Le salarié qui conteste la rupture de son contrat de travail sur le fondement de cette présomption peut saisir le conseil de prud’hommes. L’affaire est directement portée devant le bureau de jugement, qui se prononce sur la nature de la rupture et les conséquences associées. Il statue au fond dans un délai d’un mois à compter de sa saisine.
Le délai prévu au premier alinéa ne peut être inférieur à un minimum fixé par décret en Conseil d’Etat.
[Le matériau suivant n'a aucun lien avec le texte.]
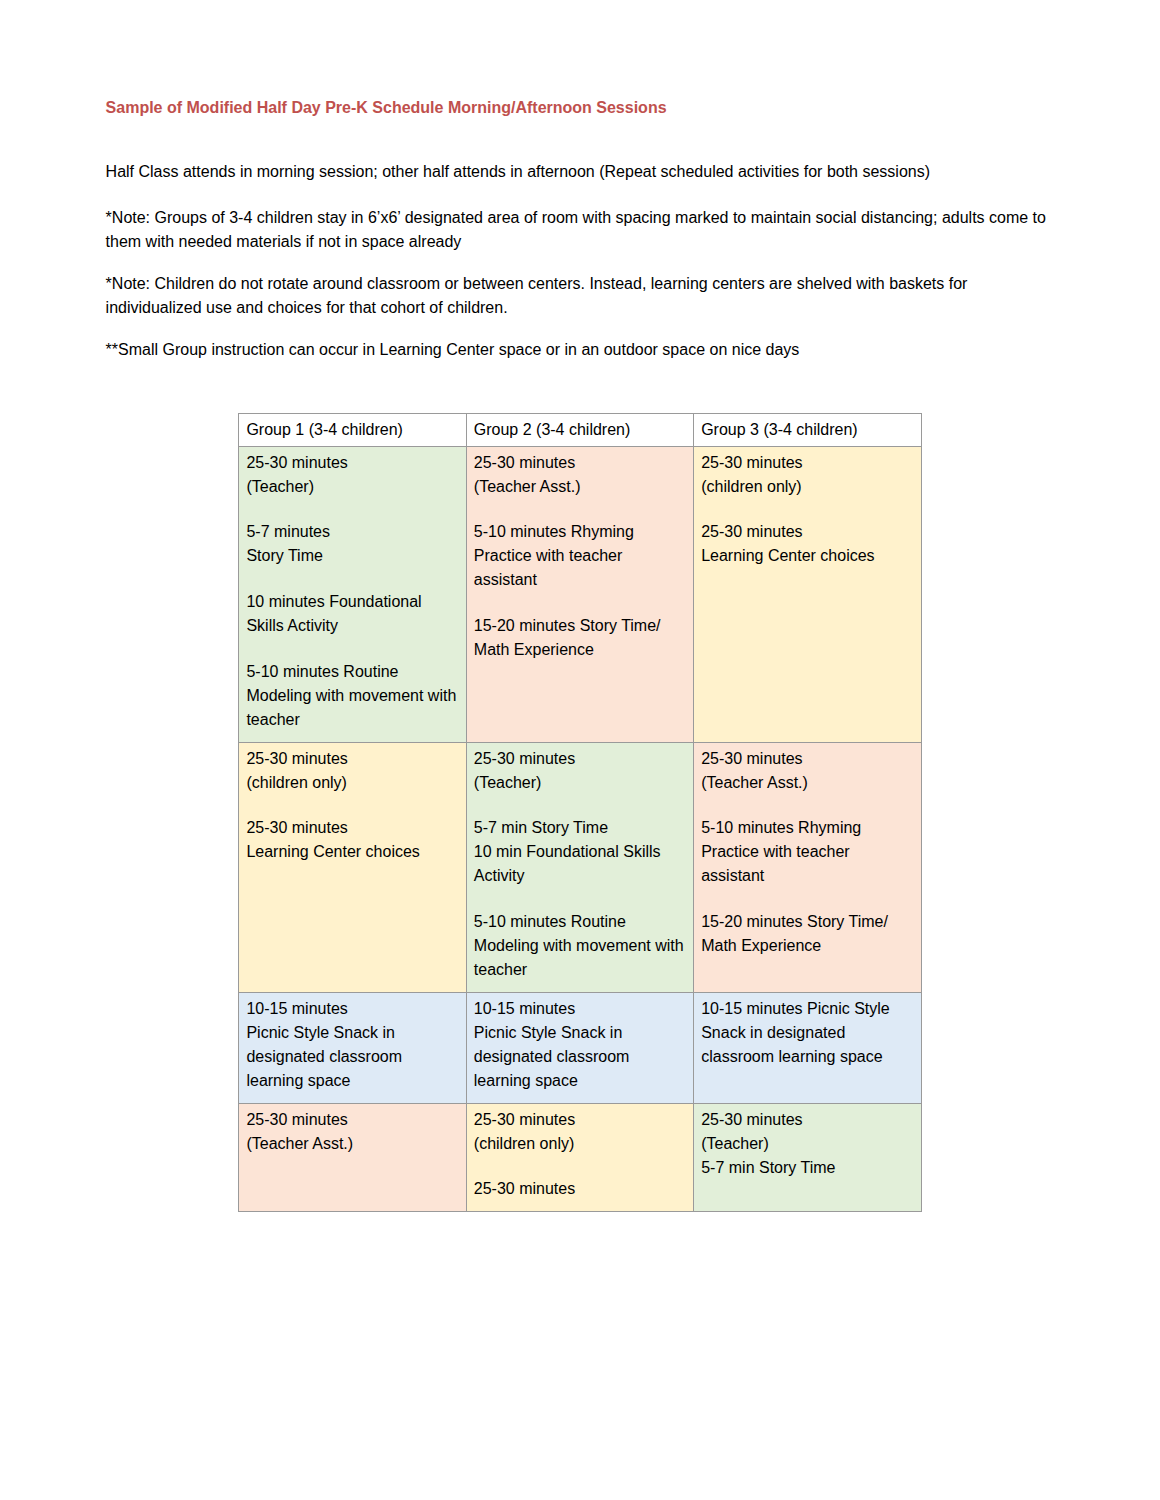Sample of Modified Half Day Pre-K Schedule Morning/Afternoon Sessions
Half Class attends in morning session; other half attends in afternoon (Repeat scheduled activities for both sessions)
*Note: Groups of 3-4 children stay in 6’x6’ designated area of room with spacing marked to maintain social distancing; adults come to them with needed materials if not in space already
*Note: Children do not rotate around classroom or between centers. Instead, learning centers are shelved with baskets for individualized use and choices for that cohort of children.
**Small Group instruction can occur in Learning Center space or in an outdoor space on nice days
| Group 1 (3-4 children) | Group 2 (3-4 children) | Group 3 (3-4 children) |
| 25-30 minutes (Teacher) 5-7 minutes Story Time 10 minutes Foundational Skills Activity 5-10 minutes Routine Modeling with movement with teacher | 25-30 minutes (Teacher Asst.) 5-10 minutes Rhyming Practice with teacher assistant 15-20 minutes Story Time/ Math Experience | 25-30 minutes (children only) 25-30 minutes Learning Center choices |
| 25-30 minutes (children only) 25-30 minutes Learning Center choices | 25-30 minutes (Teacher) 5-7 min Story Time 10 min Foundational Skills Activity 5-10 minutes Routine Modeling with movement with teacher | 25-30 minutes (Teacher Asst.) 5-10 minutes Rhyming Practice with teacher assistant 15-20 minutes Story Time/ Math Experience |
| 10-15 minutes Picnic Style Snack in designated classroom learning space | 10-15 minutes Picnic Style Snack in designated classroom learning space | 10-15 minutes Picnic Style Snack in designated classroom learning space |
| 25-30 minutes (Teacher Asst.) | 25-30 minutes (children only) 25-30 minutes | 25-30 minutes (Teacher) 5-7 min Story Time |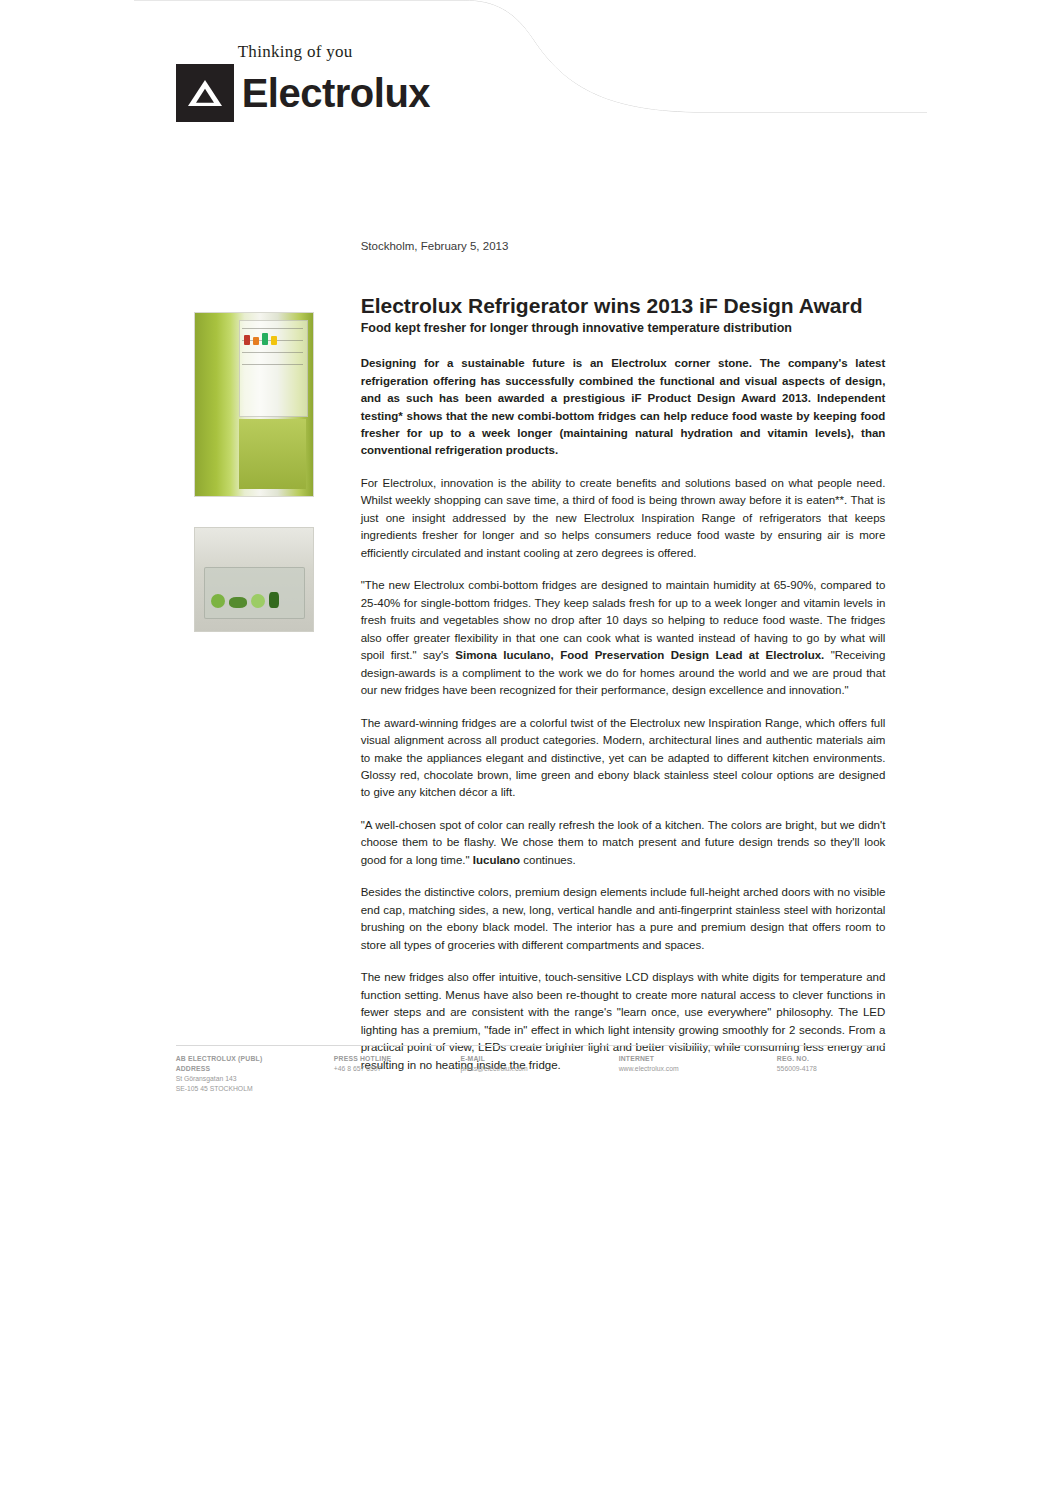Thinking of you
Electrolux
Stockholm, February 5, 2013
Electrolux Refrigerator wins 2013 iF Design Award
Food kept fresher for longer through innovative temperature distribution
Designing for a sustainable future is an Electrolux corner stone. The company's latest refrigeration offering has successfully combined the functional and visual aspects of design, and as such has been awarded a prestigious iF Product Design Award 2013. Independent testing* shows that the new combi-bottom fridges can help reduce food waste by keeping food fresher for up to a week longer (maintaining natural hydration and vitamin levels), than conventional refrigeration products.
For Electrolux, innovation is the ability to create benefits and solutions based on what people need. Whilst weekly shopping can save time, a third of food is being thrown away before it is eaten**. That is just one insight addressed by the new Electrolux Inspiration Range of refrigerators that keeps ingredients fresher for longer and so helps consumers reduce food waste by ensuring air is more efficiently circulated and instant cooling at zero degrees is offered.
"The new Electrolux combi-bottom fridges are designed to maintain humidity at 65-90%, compared to 25-40% for single-bottom fridges. They keep salads fresh for up to a week longer and vitamin levels in fresh fruits and vegetables show no drop after 10 days so helping to reduce food waste. The fridges also offer greater flexibility in that one can cook what is wanted instead of having to go by what will spoil first." say's Simona Iuculano, Food Preservation Design Lead at Electrolux. "Receiving design-awards is a compliment to the work we do for homes around the world and we are proud that our new fridges have been recognized for their performance, design excellence and innovation."
The award-winning fridges are a colorful twist of the Electrolux new Inspiration Range, which offers full visual alignment across all product categories. Modern, architectural lines and authentic materials aim to make the appliances elegant and distinctive, yet can be adapted to different kitchen environments. Glossy red, chocolate brown, lime green and ebony black stainless steel colour options are designed to give any kitchen décor a lift.
"A well-chosen spot of color can really refresh the look of a kitchen. The colors are bright, but we didn't choose them to be flashy. We chose them to match present and future design trends so they'll look good for a long time." Iuculano continues.
Besides the distinctive colors, premium design elements include full-height arched doors with no visible end cap, matching sides, a new, long, vertical handle and anti-fingerprint stainless steel with horizontal brushing on the ebony black model. The interior has a pure and premium design that offers room to store all types of groceries with different compartments and spaces.
The new fridges also offer intuitive, touch-sensitive LCD displays with white digits for temperature and function setting. Menus have also been re-thought to create more natural access to clever functions in fewer steps and are consistent with the range's "learn once, use everywhere" philosophy. The LED lighting has a premium, "fade in" effect in which light intensity growing smoothly for 2 seconds. From a practical point of view, LEDs create brighter light and better visibility, while consuming less energy and resulting in no heating inside the fridge.
AB ELECTROLUX (PUBL)
ADDRESS
St Göransgatan 143
SE-105 45 STOCKHOLM
PRESS HOTLINE
+46 8 657 6507
E-MAIL
press@electrolux.com
INTERNET
www.electrolux.com
REG. NO.
556009-4178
Ce décret détermine les modalités d’application du présent article. »
Jusqu’à présent, la démission ne se présumait pas, s’agissant de l’acte par lequel le salarié faisait connaître à son employeur sa décision de résilier son contrat de travail, celle-ci devant résulter d’une « volonté claire et non équivoque » du salarié.
Avec cet article, le salarié qui abandonne volontairement son poste est présumé démissionnaire, s’il ne le reprend pas – dans le délai fixé par l’employeur – après avoir été mis en demeure de le faire par lettre recommandée (ou par lettre remise en main propre, ce qui parait peu envisageable dans une telle situation).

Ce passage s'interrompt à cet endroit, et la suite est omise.